Thomas de Clare married Julian, daughter and heir of Sir Maurice FitzMaurice, before 18 February 1274/5 [Cal. Documents Ireland, vol. 3, no 1142]. He was lord of Thomond in Connaught, and died 29 August 1287 (not February 1287/8). His wife Julian remarried, between 11 December 1291 and 16 February 1291/2, to Adam de Creting [Calendar of Patent Rolls, 1281-1292, pp. 463, 476; Calendar of Documents relating to Ireland, vol. 3, no 1142]. He was succeeded by his son Gilbert (not Thomas), and afterwards his son Richard. Richard's son Thomas was succeeded in April 1321 by his aunts (Richard's sisters), Margaret, the wife of Sir Bartholomew de Badlesmere, and Maud, the wife of Sir Robert de Welle [Cal. Inq. p.m., vol. 6, no 275]. Thomas de Clare's other son Richard, the clerk, was presumably illegitimate, as he did not succeed to the estates despite apparently surviving until at least 1331 [Cal. Papal Letters, vol. 2, p.326; see below].
The identification of Thomas de Clare, Lord of Thomond, as a younger son of Richard, Earl of Gloucester and Hertford [d. 1262], was removed in Complete Peerage, volume 14, in the articles on Badlesmere and Clare. Nevertheless, this identification is commonly assumed by historians and editors (and in several other volumes of the Complete Peerage; for example, the extent of lands referred to above is that of the lord of Thomond). This identification does appear to be justified by record evidence:
The date, February 1287/8, given above for Thomas de Clare's death [citing the Chronicle of Thomas Wykes, Annales Monastici, vol. 4, p. 314] must be an error.

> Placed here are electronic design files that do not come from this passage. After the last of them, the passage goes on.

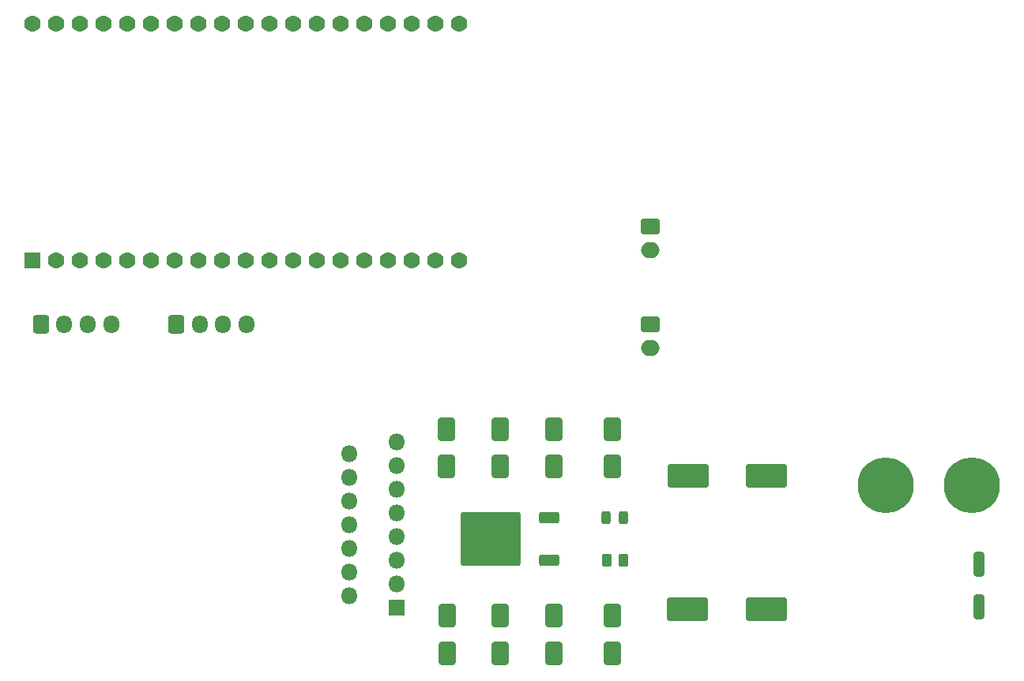
<source format=gbr>
%TF.GenerationSoftware,KiCad,Pcbnew,7.0.8*%
%TF.CreationDate,2024-03-30T18:50:20+07:00*%
%TF.ProjectId,2wd_control,3277645f-636f-46e7-9472-6f6c2e6b6963,rev?*%
%TF.SameCoordinates,Original*%
%TF.FileFunction,Soldermask,Top*%
%TF.FilePolarity,Negative*%
%FSLAX46Y46*%
G04 Gerber Fmt 4.6, Leading zero omitted, Abs format (unit mm)*
G04 Created by KiCad (PCBNEW 7.0.8) date 2024-03-30 18:50:20*
%MOMM*%
%LPD*%
G01*
G04 APERTURE LIST*
G04 Aperture macros list*
%AMRoundRect*
0 Rectangle with rounded corners*
0 $1 Rounding radius*
0 $2 $3 $4 $5 $6 $7 $8 $9 X,Y pos of 4 corners*
0 Add a 4 corners polygon primitive as box body*
4,1,4,$2,$3,$4,$5,$6,$7,$8,$9,$2,$3,0*
0 Add four circle primitives for the rounded corners*
1,1,$1+$1,$2,$3*
1,1,$1+$1,$4,$5*
1,1,$1+$1,$6,$7*
1,1,$1+$1,$8,$9*
0 Add four rect primitives between the rounded corners*
20,1,$1+$1,$2,$3,$4,$5,0*
20,1,$1+$1,$4,$5,$6,$7,0*
20,1,$1+$1,$6,$7,$8,$9,0*
20,1,$1+$1,$8,$9,$2,$3,0*%
G04 Aperture macros list end*
%ADD10C,6.000000*%
%ADD11RoundRect,0.250000X0.650000X-1.000000X0.650000X1.000000X-0.650000X1.000000X-0.650000X-1.000000X0*%
%ADD12RoundRect,0.250000X0.850000X0.350000X-0.850000X0.350000X-0.850000X-0.350000X0.850000X-0.350000X0*%
%ADD13RoundRect,0.249997X2.950003X2.650003X-2.950003X2.650003X-2.950003X-2.650003X2.950003X-2.650003X0*%
%ADD14RoundRect,0.102000X0.780000X-0.780000X0.780000X0.780000X-0.780000X0.780000X-0.780000X-0.780000X0*%
%ADD15C,1.764000*%
%ADD16RoundRect,0.301219X-0.301218X1.011780X-0.301218X-1.011780X0.301218X-1.011780X0.301218X1.011780X0*%
%ADD17RoundRect,0.297250X-0.297250X1.015750X-0.297250X-1.015750X0.297250X-1.015750X0.297250X1.015750X0*%
%ADD18RoundRect,0.250000X-1.950000X-1.000000X1.950000X-1.000000X1.950000X1.000000X-1.950000X1.000000X0*%
%ADD19R,1.800000X1.800000*%
%ADD20O,1.800000X1.800000*%
%ADD21RoundRect,0.250000X-0.600000X-0.725000X0.600000X-0.725000X0.600000X0.725000X-0.600000X0.725000X0*%
%ADD22O,1.700000X1.950000*%
%ADD23RoundRect,0.250000X-0.262500X-0.450000X0.262500X-0.450000X0.262500X0.450000X-0.262500X0.450000X0*%
%ADD24RoundRect,0.250000X-0.750000X0.600000X-0.750000X-0.600000X0.750000X-0.600000X0.750000X0.600000X0*%
%ADD25O,2.000000X1.700000*%
%ADD26RoundRect,0.243750X-0.243750X-0.456250X0.243750X-0.456250X0.243750X0.456250X-0.243750X0.456250X0*%
G04 APERTURE END LIST*
D10*
%TO.C,12V1*%
X223000000Y-99250000D03*
%TD*%
D11*
%TO.C,D5*%
X184490000Y-117250000D03*
X184490000Y-113250000D03*
%TD*%
%TO.C,D7*%
X172440000Y-97250000D03*
X172440000Y-93250000D03*
%TD*%
%TO.C,D4*%
X178240000Y-117250000D03*
X178240000Y-113250000D03*
%TD*%
D12*
%TO.C,U3*%
X177700000Y-107280000D03*
D13*
X171400000Y-105000000D03*
D12*
X177700000Y-102720000D03*
%TD*%
D11*
%TO.C,D2*%
X166740000Y-117250000D03*
X166740000Y-113250000D03*
%TD*%
D14*
%TO.C,U1*%
X122350000Y-75150000D03*
D15*
X124890000Y-75150000D03*
X127430000Y-75150000D03*
X129970000Y-75150000D03*
X132510000Y-75150000D03*
X135050000Y-75150000D03*
X137590000Y-75150000D03*
X140130000Y-75150000D03*
X142670000Y-75150000D03*
X145210000Y-75150000D03*
X147750000Y-75150000D03*
X150290000Y-75150000D03*
X152830000Y-75150000D03*
X155370000Y-75150000D03*
X157910000Y-75150000D03*
X160450000Y-75150000D03*
X162990000Y-75150000D03*
X165530000Y-75150000D03*
X168070000Y-75150000D03*
X122350000Y-49750000D03*
X124890000Y-49750000D03*
X127430000Y-49750000D03*
X129970000Y-49750000D03*
X132510000Y-49750000D03*
X135050000Y-49750000D03*
X137590000Y-49750000D03*
X140130000Y-49750000D03*
X142670000Y-49750000D03*
X145210000Y-49750000D03*
X147750000Y-49750000D03*
X150290000Y-49750000D03*
X152830000Y-49750000D03*
X155370000Y-49750000D03*
X157910000Y-49750000D03*
X160450000Y-49750000D03*
X162990000Y-49750000D03*
X165530000Y-49750000D03*
X168070000Y-49750000D03*
%TD*%
D16*
%TO.C,U4*%
X223750000Y-107750000D03*
D17*
X223750000Y-112322000D03*
%TD*%
D18*
%TO.C,C1*%
X192550000Y-112500000D03*
X200950000Y-112500000D03*
%TD*%
D19*
%TO.C,U2*%
X161325000Y-112395000D03*
D20*
X156245000Y-111125000D03*
X161325000Y-109855000D03*
X156245000Y-108585000D03*
X161325000Y-107315000D03*
X156245000Y-106045000D03*
X161325000Y-104775000D03*
X156245000Y-103505000D03*
X161325000Y-102235000D03*
X156245000Y-100965000D03*
X161325000Y-99695000D03*
X156245000Y-98425000D03*
X161325000Y-97155000D03*
X156245000Y-95885000D03*
X161325000Y-94615000D03*
%TD*%
D11*
%TO.C,D3*%
X172490000Y-117250000D03*
X172490000Y-113250000D03*
%TD*%
D21*
%TO.C,Encoder0*%
X123250000Y-82000000D03*
D22*
X125750000Y-82000000D03*
X128250000Y-82000000D03*
X130750000Y-82000000D03*
%TD*%
D11*
%TO.C,D9*%
X184490000Y-97250000D03*
X184490000Y-93250000D03*
%TD*%
D10*
%TO.C,GND1*%
X213750000Y-99250000D03*
%TD*%
D23*
%TO.C,R1*%
X183837500Y-107250000D03*
X185662500Y-107250000D03*
%TD*%
D21*
%TO.C,Encoder1*%
X137750000Y-82000000D03*
D22*
X140250000Y-82000000D03*
X142750000Y-82000000D03*
X145250000Y-82000000D03*
%TD*%
D18*
%TO.C,C2*%
X192600000Y-98250000D03*
X201000000Y-98250000D03*
%TD*%
D24*
%TO.C,MotorA1*%
X188500000Y-71500000D03*
D25*
X188500000Y-74000000D03*
%TD*%
D24*
%TO.C,MotorB1*%
X188500000Y-82000000D03*
D25*
X188500000Y-84500000D03*
%TD*%
D26*
%TO.C,D1*%
X183812500Y-102750000D03*
X185687500Y-102750000D03*
%TD*%
D11*
%TO.C,D6*%
X166690000Y-97250000D03*
X166690000Y-93250000D03*
%TD*%
%TO.C,D8*%
X178190000Y-97250000D03*
X178190000Y-93250000D03*
%TD*%
M02*

</source>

In Gilbert de Clare's proof of age in 1302, Thomond de Clare is said to have died 29 August 1287 [Cal. Inq. p.m., vol. 4, no 54]. This is confirmed by the fact that the extents of Thomas de Clare's Irish lands were taken in September and October 1287 [Cal. Inq. p.m., vol. 2, no 696].

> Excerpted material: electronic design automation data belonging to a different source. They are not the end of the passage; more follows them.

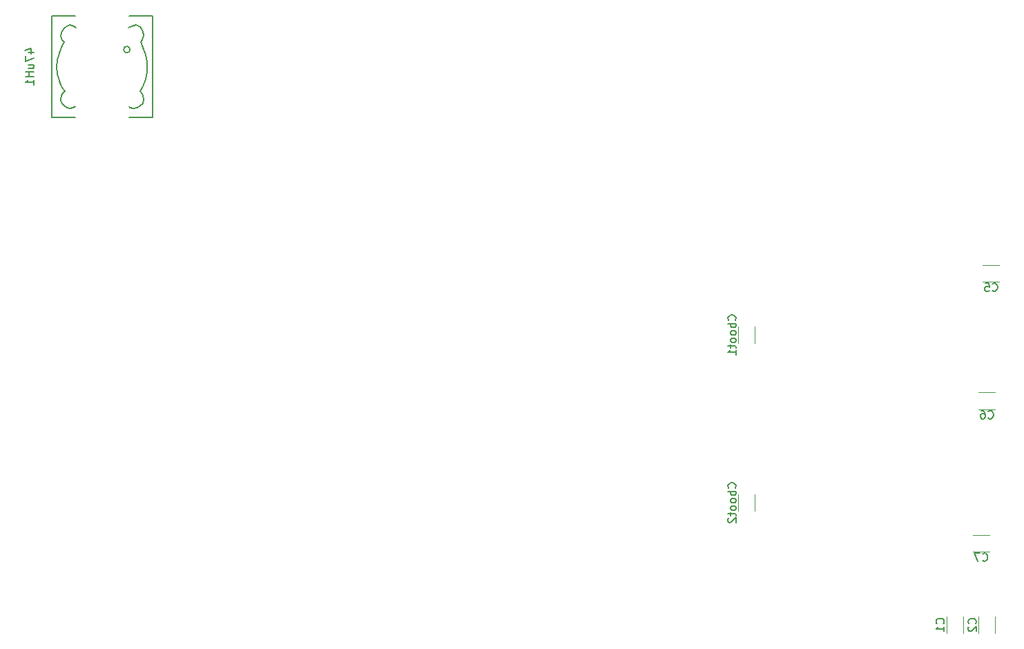
<source format=gbr>
G04 #@! TF.FileFunction,Legend,Bot*
%FSLAX46Y46*%
G04 Gerber Fmt 4.6, Leading zero omitted, Abs format (unit mm)*
G04 Created by KiCad (PCBNEW 4.0.6) date 10/19/17 19:30:53*
%MOMM*%
%LPD*%
G01*
G04 APERTURE LIST*
%ADD10C,0.100000*%
%ADD11C,0.150000*%
%ADD12C,0.120000*%
G04 APERTURE END LIST*
D10*
D11*
X129628974Y-56446420D02*
G75*
G03X129628974Y-56446420I-391234J0D01*
G01*
X129537460Y-63446660D02*
X129639060Y-63548260D01*
X129639060Y-63548260D02*
X130037840Y-63647320D01*
X130037840Y-63647320D02*
X130538220Y-63548260D01*
X130538220Y-63548260D02*
X130837940Y-63347600D01*
X130837940Y-63347600D02*
X131239260Y-63047880D01*
X131239260Y-63047880D02*
X131338320Y-62547500D01*
X131338320Y-62547500D02*
X131239260Y-62047120D01*
X131239260Y-62047120D02*
X130937000Y-61645800D01*
X130937000Y-61645800D02*
X130837940Y-61546740D01*
X130837940Y-61546740D02*
X131239260Y-60947300D01*
X131239260Y-60947300D02*
X131538980Y-60147200D01*
X131538980Y-60147200D02*
X131737100Y-59146440D01*
X131737100Y-59146440D02*
X131737100Y-57947560D01*
X131737100Y-57947560D02*
X131538980Y-57045860D01*
X131538980Y-57045860D02*
X131338320Y-56446420D01*
X131338320Y-56446420D02*
X131137660Y-55946040D01*
X131137660Y-55946040D02*
X130937000Y-55547260D01*
X130937000Y-55547260D02*
X131137660Y-55247540D01*
X131137660Y-55247540D02*
X131338320Y-54648100D01*
X131338320Y-54648100D02*
X131239260Y-54246780D01*
X131239260Y-54246780D02*
X131038600Y-53947060D01*
X131038600Y-53947060D02*
X130837940Y-53647340D01*
X130837940Y-53647340D02*
X130337560Y-53446680D01*
X130337560Y-53446680D02*
X129837180Y-53545740D01*
X129837180Y-53545740D02*
X129438400Y-53746400D01*
X122938540Y-63446660D02*
X122638820Y-63548260D01*
X122638820Y-63548260D02*
X122237500Y-63647320D01*
X122237500Y-63647320D02*
X121937780Y-63548260D01*
X121937780Y-63548260D02*
X121539000Y-63347600D01*
X121539000Y-63347600D02*
X121338340Y-63047880D01*
X121338340Y-63047880D02*
X121137680Y-62748160D01*
X121137680Y-62748160D02*
X121137680Y-62445900D01*
X121137680Y-62445900D02*
X121236740Y-62146180D01*
X121236740Y-62146180D02*
X121338340Y-61846460D01*
X121338340Y-61846460D02*
X121638060Y-61546740D01*
X121638060Y-61546740D02*
X121338340Y-61147960D01*
X121338340Y-61147960D02*
X121137680Y-60746640D01*
X121137680Y-60746640D02*
X120937020Y-60246260D01*
X120937020Y-60246260D02*
X120738900Y-59446160D01*
X120738900Y-59446160D02*
X120637300Y-58547000D01*
X120637300Y-58547000D02*
X120738900Y-57746900D01*
X120738900Y-57746900D02*
X120937020Y-56847740D01*
X120937020Y-56847740D02*
X121338340Y-55946040D01*
X121338340Y-55946040D02*
X121539000Y-55547260D01*
X121539000Y-55547260D02*
X121338340Y-55247540D01*
X121338340Y-55247540D02*
X121137680Y-54846220D01*
X121137680Y-54846220D02*
X121236740Y-54345840D01*
X121236740Y-54345840D02*
X121437400Y-53947060D01*
X121437400Y-53947060D02*
X121737120Y-53647340D01*
X121737120Y-53647340D02*
X122237500Y-53446680D01*
X122237500Y-53446680D02*
X122737880Y-53545740D01*
X122737880Y-53545740D02*
X123037600Y-53746400D01*
X129537460Y-52346860D02*
X132438140Y-52346860D01*
X132438140Y-52346860D02*
X132438140Y-64747140D01*
X132438140Y-64747140D02*
X129537460Y-64747140D01*
X120037860Y-64747140D02*
X120037860Y-52346860D01*
X120037860Y-52346860D02*
X122938540Y-52346860D01*
X120037860Y-64747140D02*
X122938540Y-64747140D01*
D12*
X229739000Y-128000000D02*
X229739000Y-126000000D01*
X231779000Y-126000000D02*
X231779000Y-128000000D01*
X233676000Y-128000000D02*
X233676000Y-126000000D01*
X235716000Y-126000000D02*
X235716000Y-128000000D01*
X236204000Y-84918000D02*
X234204000Y-84918000D01*
X234204000Y-82878000D02*
X236204000Y-82878000D01*
X235696000Y-100539000D02*
X233696000Y-100539000D01*
X233696000Y-98499000D02*
X235696000Y-98499000D01*
X235000000Y-118020000D02*
X233000000Y-118020000D01*
X233000000Y-115980000D02*
X235000000Y-115980000D01*
X204212000Y-92440000D02*
X204212000Y-90440000D01*
X206252000Y-90440000D02*
X206252000Y-92440000D01*
X204212000Y-113014000D02*
X204212000Y-111014000D01*
X206252000Y-111014000D02*
X206252000Y-113014000D01*
D11*
X117133714Y-56808905D02*
X117800381Y-56808905D01*
X116752762Y-56570809D02*
X117467048Y-56332714D01*
X117467048Y-56951762D01*
X116800381Y-57237476D02*
X116800381Y-57904143D01*
X117800381Y-57475571D01*
X117133714Y-58713667D02*
X117800381Y-58713667D01*
X117133714Y-58285095D02*
X117657524Y-58285095D01*
X117752762Y-58332714D01*
X117800381Y-58427952D01*
X117800381Y-58570810D01*
X117752762Y-58666048D01*
X117705143Y-58713667D01*
X117800381Y-59189857D02*
X116800381Y-59189857D01*
X117276571Y-59189857D02*
X117276571Y-59761286D01*
X117800381Y-59761286D02*
X116800381Y-59761286D01*
X117800381Y-60761286D02*
X117800381Y-60189857D01*
X117800381Y-60475571D02*
X116800381Y-60475571D01*
X116943238Y-60380333D01*
X117038476Y-60285095D01*
X117086095Y-60189857D01*
X229366143Y-126833334D02*
X229413762Y-126785715D01*
X229461381Y-126642858D01*
X229461381Y-126547620D01*
X229413762Y-126404762D01*
X229318524Y-126309524D01*
X229223286Y-126261905D01*
X229032810Y-126214286D01*
X228889952Y-126214286D01*
X228699476Y-126261905D01*
X228604238Y-126309524D01*
X228509000Y-126404762D01*
X228461381Y-126547620D01*
X228461381Y-126642858D01*
X228509000Y-126785715D01*
X228556619Y-126833334D01*
X229461381Y-127785715D02*
X229461381Y-127214286D01*
X229461381Y-127500000D02*
X228461381Y-127500000D01*
X228604238Y-127404762D01*
X228699476Y-127309524D01*
X228747095Y-127214286D01*
X233303143Y-126833334D02*
X233350762Y-126785715D01*
X233398381Y-126642858D01*
X233398381Y-126547620D01*
X233350762Y-126404762D01*
X233255524Y-126309524D01*
X233160286Y-126261905D01*
X232969810Y-126214286D01*
X232826952Y-126214286D01*
X232636476Y-126261905D01*
X232541238Y-126309524D01*
X232446000Y-126404762D01*
X232398381Y-126547620D01*
X232398381Y-126642858D01*
X232446000Y-126785715D01*
X232493619Y-126833334D01*
X232493619Y-127214286D02*
X232446000Y-127261905D01*
X232398381Y-127357143D01*
X232398381Y-127595239D01*
X232446000Y-127690477D01*
X232493619Y-127738096D01*
X232588857Y-127785715D01*
X232684095Y-127785715D01*
X232826952Y-127738096D01*
X233398381Y-127166667D01*
X233398381Y-127785715D01*
X235370666Y-86005143D02*
X235418285Y-86052762D01*
X235561142Y-86100381D01*
X235656380Y-86100381D01*
X235799238Y-86052762D01*
X235894476Y-85957524D01*
X235942095Y-85862286D01*
X235989714Y-85671810D01*
X235989714Y-85528952D01*
X235942095Y-85338476D01*
X235894476Y-85243238D01*
X235799238Y-85148000D01*
X235656380Y-85100381D01*
X235561142Y-85100381D01*
X235418285Y-85148000D01*
X235370666Y-85195619D01*
X234465904Y-85100381D02*
X234942095Y-85100381D01*
X234989714Y-85576571D01*
X234942095Y-85528952D01*
X234846857Y-85481333D01*
X234608761Y-85481333D01*
X234513523Y-85528952D01*
X234465904Y-85576571D01*
X234418285Y-85671810D01*
X234418285Y-85909905D01*
X234465904Y-86005143D01*
X234513523Y-86052762D01*
X234608761Y-86100381D01*
X234846857Y-86100381D01*
X234942095Y-86052762D01*
X234989714Y-86005143D01*
X234862666Y-101626143D02*
X234910285Y-101673762D01*
X235053142Y-101721381D01*
X235148380Y-101721381D01*
X235291238Y-101673762D01*
X235386476Y-101578524D01*
X235434095Y-101483286D01*
X235481714Y-101292810D01*
X235481714Y-101149952D01*
X235434095Y-100959476D01*
X235386476Y-100864238D01*
X235291238Y-100769000D01*
X235148380Y-100721381D01*
X235053142Y-100721381D01*
X234910285Y-100769000D01*
X234862666Y-100816619D01*
X234005523Y-100721381D02*
X234196000Y-100721381D01*
X234291238Y-100769000D01*
X234338857Y-100816619D01*
X234434095Y-100959476D01*
X234481714Y-101149952D01*
X234481714Y-101530905D01*
X234434095Y-101626143D01*
X234386476Y-101673762D01*
X234291238Y-101721381D01*
X234100761Y-101721381D01*
X234005523Y-101673762D01*
X233957904Y-101626143D01*
X233910285Y-101530905D01*
X233910285Y-101292810D01*
X233957904Y-101197571D01*
X234005523Y-101149952D01*
X234100761Y-101102333D01*
X234291238Y-101102333D01*
X234386476Y-101149952D01*
X234434095Y-101197571D01*
X234481714Y-101292810D01*
X234166666Y-119107143D02*
X234214285Y-119154762D01*
X234357142Y-119202381D01*
X234452380Y-119202381D01*
X234595238Y-119154762D01*
X234690476Y-119059524D01*
X234738095Y-118964286D01*
X234785714Y-118773810D01*
X234785714Y-118630952D01*
X234738095Y-118440476D01*
X234690476Y-118345238D01*
X234595238Y-118250000D01*
X234452380Y-118202381D01*
X234357142Y-118202381D01*
X234214285Y-118250000D01*
X234166666Y-118297619D01*
X233833333Y-118202381D02*
X233166666Y-118202381D01*
X233595238Y-119202381D01*
X203839143Y-89630476D02*
X203886762Y-89582857D01*
X203934381Y-89440000D01*
X203934381Y-89344762D01*
X203886762Y-89201904D01*
X203791524Y-89106666D01*
X203696286Y-89059047D01*
X203505810Y-89011428D01*
X203362952Y-89011428D01*
X203172476Y-89059047D01*
X203077238Y-89106666D01*
X202982000Y-89201904D01*
X202934381Y-89344762D01*
X202934381Y-89440000D01*
X202982000Y-89582857D01*
X203029619Y-89630476D01*
X203934381Y-90059047D02*
X202934381Y-90059047D01*
X203315333Y-90059047D02*
X203267714Y-90154285D01*
X203267714Y-90344762D01*
X203315333Y-90440000D01*
X203362952Y-90487619D01*
X203458190Y-90535238D01*
X203743905Y-90535238D01*
X203839143Y-90487619D01*
X203886762Y-90440000D01*
X203934381Y-90344762D01*
X203934381Y-90154285D01*
X203886762Y-90059047D01*
X203934381Y-91106666D02*
X203886762Y-91011428D01*
X203839143Y-90963809D01*
X203743905Y-90916190D01*
X203458190Y-90916190D01*
X203362952Y-90963809D01*
X203315333Y-91011428D01*
X203267714Y-91106666D01*
X203267714Y-91249524D01*
X203315333Y-91344762D01*
X203362952Y-91392381D01*
X203458190Y-91440000D01*
X203743905Y-91440000D01*
X203839143Y-91392381D01*
X203886762Y-91344762D01*
X203934381Y-91249524D01*
X203934381Y-91106666D01*
X203934381Y-92011428D02*
X203886762Y-91916190D01*
X203839143Y-91868571D01*
X203743905Y-91820952D01*
X203458190Y-91820952D01*
X203362952Y-91868571D01*
X203315333Y-91916190D01*
X203267714Y-92011428D01*
X203267714Y-92154286D01*
X203315333Y-92249524D01*
X203362952Y-92297143D01*
X203458190Y-92344762D01*
X203743905Y-92344762D01*
X203839143Y-92297143D01*
X203886762Y-92249524D01*
X203934381Y-92154286D01*
X203934381Y-92011428D01*
X203267714Y-92630476D02*
X203267714Y-93011428D01*
X202934381Y-92773333D02*
X203791524Y-92773333D01*
X203886762Y-92820952D01*
X203934381Y-92916190D01*
X203934381Y-93011428D01*
X203934381Y-93868572D02*
X203934381Y-93297143D01*
X203934381Y-93582857D02*
X202934381Y-93582857D01*
X203077238Y-93487619D01*
X203172476Y-93392381D01*
X203220095Y-93297143D01*
X203839143Y-110204476D02*
X203886762Y-110156857D01*
X203934381Y-110014000D01*
X203934381Y-109918762D01*
X203886762Y-109775904D01*
X203791524Y-109680666D01*
X203696286Y-109633047D01*
X203505810Y-109585428D01*
X203362952Y-109585428D01*
X203172476Y-109633047D01*
X203077238Y-109680666D01*
X202982000Y-109775904D01*
X202934381Y-109918762D01*
X202934381Y-110014000D01*
X202982000Y-110156857D01*
X203029619Y-110204476D01*
X203934381Y-110633047D02*
X202934381Y-110633047D01*
X203315333Y-110633047D02*
X203267714Y-110728285D01*
X203267714Y-110918762D01*
X203315333Y-111014000D01*
X203362952Y-111061619D01*
X203458190Y-111109238D01*
X203743905Y-111109238D01*
X203839143Y-111061619D01*
X203886762Y-111014000D01*
X203934381Y-110918762D01*
X203934381Y-110728285D01*
X203886762Y-110633047D01*
X203934381Y-111680666D02*
X203886762Y-111585428D01*
X203839143Y-111537809D01*
X203743905Y-111490190D01*
X203458190Y-111490190D01*
X203362952Y-111537809D01*
X203315333Y-111585428D01*
X203267714Y-111680666D01*
X203267714Y-111823524D01*
X203315333Y-111918762D01*
X203362952Y-111966381D01*
X203458190Y-112014000D01*
X203743905Y-112014000D01*
X203839143Y-111966381D01*
X203886762Y-111918762D01*
X203934381Y-111823524D01*
X203934381Y-111680666D01*
X203934381Y-112585428D02*
X203886762Y-112490190D01*
X203839143Y-112442571D01*
X203743905Y-112394952D01*
X203458190Y-112394952D01*
X203362952Y-112442571D01*
X203315333Y-112490190D01*
X203267714Y-112585428D01*
X203267714Y-112728286D01*
X203315333Y-112823524D01*
X203362952Y-112871143D01*
X203458190Y-112918762D01*
X203743905Y-112918762D01*
X203839143Y-112871143D01*
X203886762Y-112823524D01*
X203934381Y-112728286D01*
X203934381Y-112585428D01*
X203267714Y-113204476D02*
X203267714Y-113585428D01*
X202934381Y-113347333D02*
X203791524Y-113347333D01*
X203886762Y-113394952D01*
X203934381Y-113490190D01*
X203934381Y-113585428D01*
X203029619Y-113871143D02*
X202982000Y-113918762D01*
X202934381Y-114014000D01*
X202934381Y-114252096D01*
X202982000Y-114347334D01*
X203029619Y-114394953D01*
X203124857Y-114442572D01*
X203220095Y-114442572D01*
X203362952Y-114394953D01*
X203934381Y-113823524D01*
X203934381Y-114442572D01*
M02*

</source>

The reference to Thomas de Clare leaving a son and heir Thomas is also an error. In the reference cited above [Cal. Patent Rolls, 1292-1301, p. 81], the son and heir is named as Gilbert, not Thomas.
Richard de Clare the clerk, son of Thomas de Clare, was said to be aged about 20 in 1306 [Cal. Papal Letters, vol. 2, p. 12]. In 1314, Thomas de Clare's other son Richard granted to him for life the manor of Plashes, in Standon, Hertfordshire [Victoria County History Hertforshire, vol. 3, p.355, citing Duchy of Lancaster Deeds, L1282]. Richard seems to have been still living in or shortly before 1331, when he was ordered to be removed from a canonry of Dublin and the prebend of Swords [Cal. Papal Letters, vol. 2, p. 326]. Despite this, Thomas de Clare's daughters had been returned as the heirs of their nephew Thomas de Clare in 1321 [Cal. Inq. p.m., vol. 6, no 275]. So Richard the clerk was presumably an illegitimate son (he could not have been a half-brother of Thomas's other son Richard, as there is no doubt that Thomas was married to Julian at the times of both their births).
[The inconsistencies concerning the identity of Thomas de Clare, lord of Thomond, were raised by Dave Utzinger in November 2001. Douglas Richardson pointed out his identity with Earl Richard's son, based on the evidence of the Despenser-Badlesmere consanguinity and the descent of the manor of Plashes, in March 2002. Further contributions were made by John P. Ravilious, Adrian Channing and Cris Nash.]
Volume 5, page 729:
The coheirs of Thomas, Duke of Gloucester, were his three surviving daughters: (1) Anne, then wife of her 2nd husband, Edmund, Earl of Stafford ...
Anne was baptised at Pleshey, Essex, shortly before 6 May 1383, when her uncle John of Gaunt ordered several payments to be made in connection with her baptism [Camden 3rd ser., vol.57, pp.258-260 (1937)].